Department of Bioinformatics, Muğla Sıtkı Koçman University, Muğla, Turkey.
Department of Molecular Biology and Genetics, Muğla Sıtkı Koçman University, Muğla, Turkey.
BMC Bioinformatics. 2020 Sep 30;21(Suppl 14):368. doi: 10.1186/s12859-020-03691-3.
Lung cancer is the leading cause of the largest number of deaths worldwide and lung adenocarcinoma is the most common form of lung cancer. In order to understand the molecular basis of lung adenocarcinoma, integrative analysis have been performed by using genomics, transcriptomics, epigenomics, proteomics and clinical data. Besides, molecular prognostic signatures have been generated for lung adenocarcinoma by using gene expression levels in tumor samples. However, we need signatures including different types of molecular data, even cohort or patient-based biomarkers which are the candidates of molecular targeting.
We built an R pipeline to carry out an integrated meta-analysis of the genomic alterations including single-nucleotide variations and the copy number variations, transcriptomics variations through RNA-seq and clinical data of patients with lung adenocarcinoma in The Cancer Genome Atlas project. We integrated significant genes including single-nucleotide variations or the copy number variations, differentially expressed genes and those in active subnetworks to construct a prognosis signature. Cox proportional hazards model with Lasso penalty and LOOCV was used to identify best gene signature among different gene categories. We determined a 12-gene signature (BCHE, CCNA1, CYP24A1, DEPTOR, MASP2, MGLL, MYO1A, PODXL2, RAPGEF3, SGK2, TNNI2, ZBTB16) for prognostic risk prediction based on overall survival time of the patients with lung adenocarcinoma. The patients in both training and test data were clustered into high-risk and low-risk groups by using risk scores of the patients calculated based on selected gene signature. The overall survival probability of these risk groups was highly significantly different for both training and test datasets.
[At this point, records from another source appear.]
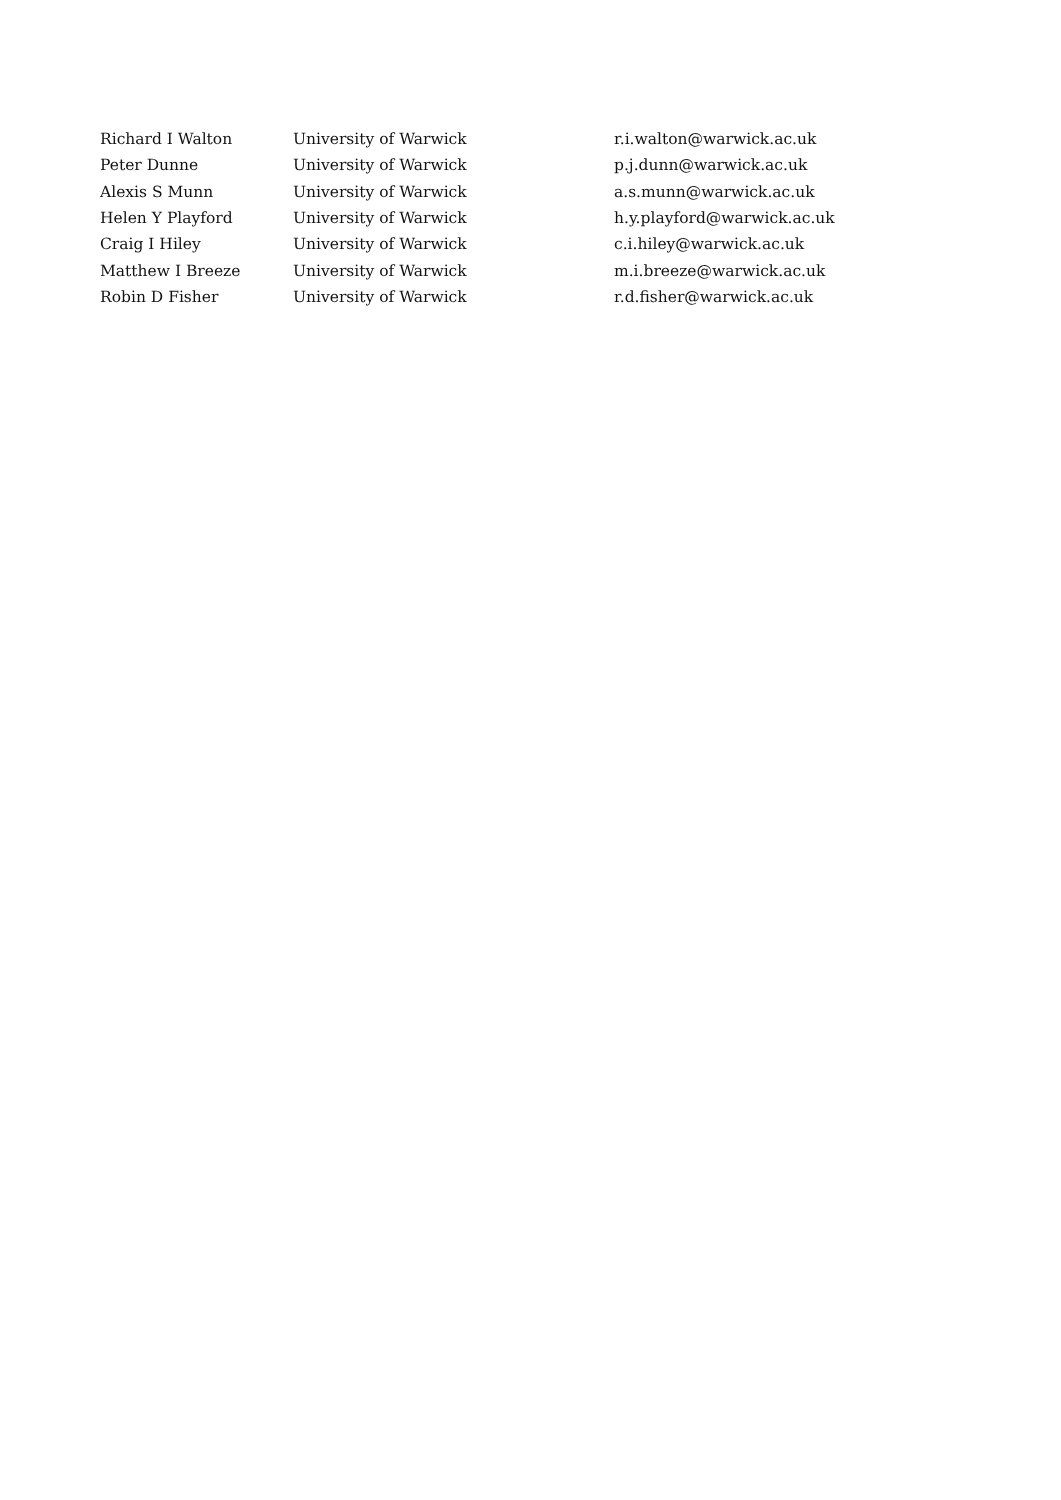| Richard I Walton | University of Warwick | r.i.walton@warwick.ac.uk |
| Peter Dunne | University of Warwick | p.j.dunn@warwick.ac.uk |
| Alexis S Munn | University of Warwick | a.s.munn@warwick.ac.uk |
| Helen Y Playford | University of Warwick | h.y.playford@warwick.ac.uk |
| Craig I Hiley | University of Warwick | c.i.hiley@warwick.ac.uk |
| Matthew I Breeze | University of Warwick | m.i.breeze@warwick.ac.uk |
| Robin D Fisher | University of Warwick | r.d.fisher@warwick.ac.uk |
This 12-gene signature could predict the prognostic risk of the patients with lung adenocarcinoma in TCGA and they are potential predictors for the survival-based risk clustering of the patients with lung adenocarcinoma. These genes can be used to cluster patients based on molecular nature and the best candidates of drugs for the patient clusters can be proposed. These genes also have a high potential for targeted cancer therapy of patients with lung adenocarcinoma.
肺癌是全球导致死亡人数最多的主要原因,肺腺癌是最常见的肺癌类型。为了了解肺腺癌的分子基础,已经通过基因组学、转录组学、表观基因组学、蛋白质组学和临床数据进行了综合分析。此外,还通过肿瘤样本中的基因表达水平生成了肺腺癌的分子预后标志物。然而,我们需要包括不同类型的分子数据的标志物,甚至是基于队列或患者的生物标志物,它们是分子靶向治疗的候选物。
我们构建了一个 R 管道,对包括单核苷酸变异和拷贝数变异在内的基因组改变、通过 RNA-seq 进行的转录组学变化以及癌症基因组图谱项目中肺腺癌患者的临床数据进行综合元分析。我们整合了显著的基因,包括单核苷酸变异或拷贝数变异、差异表达基因和活跃子网络中的基因,构建了一个预后标志物。Cox 比例风险模型与 Lasso 惩罚和 LOOCV 一起用于从不同基因类别中识别最佳基因标志物。我们确定了一个 12 基因标志物(BCHE、CCNA1、CYP24A1、DEPTOR、MASP2、MGLL、MYO1A、PODXL2、RAPGEF3、SGK2、TNNI2、ZBTB16),用于基于肺腺癌患者总生存时间的预后风险预测。根据所选基因标志物计算的患者风险评分,将训练和测试数据中的患者聚类为高风险和低风险组。对于这两个数据集,这些风险组的总生存概率差异具有统计学意义。
这个 12 基因标志物可以预测 TCGA 中肺腺癌患者的预后风险,它们是肺腺癌患者基于生存的风险聚类的潜在预测因子。这些基因可用于基于分子特性对患者进行聚类,并提出针对患者聚类的最佳药物候选物。这些基因还为肺腺癌患者的靶向癌症治疗提供了很高的潜力。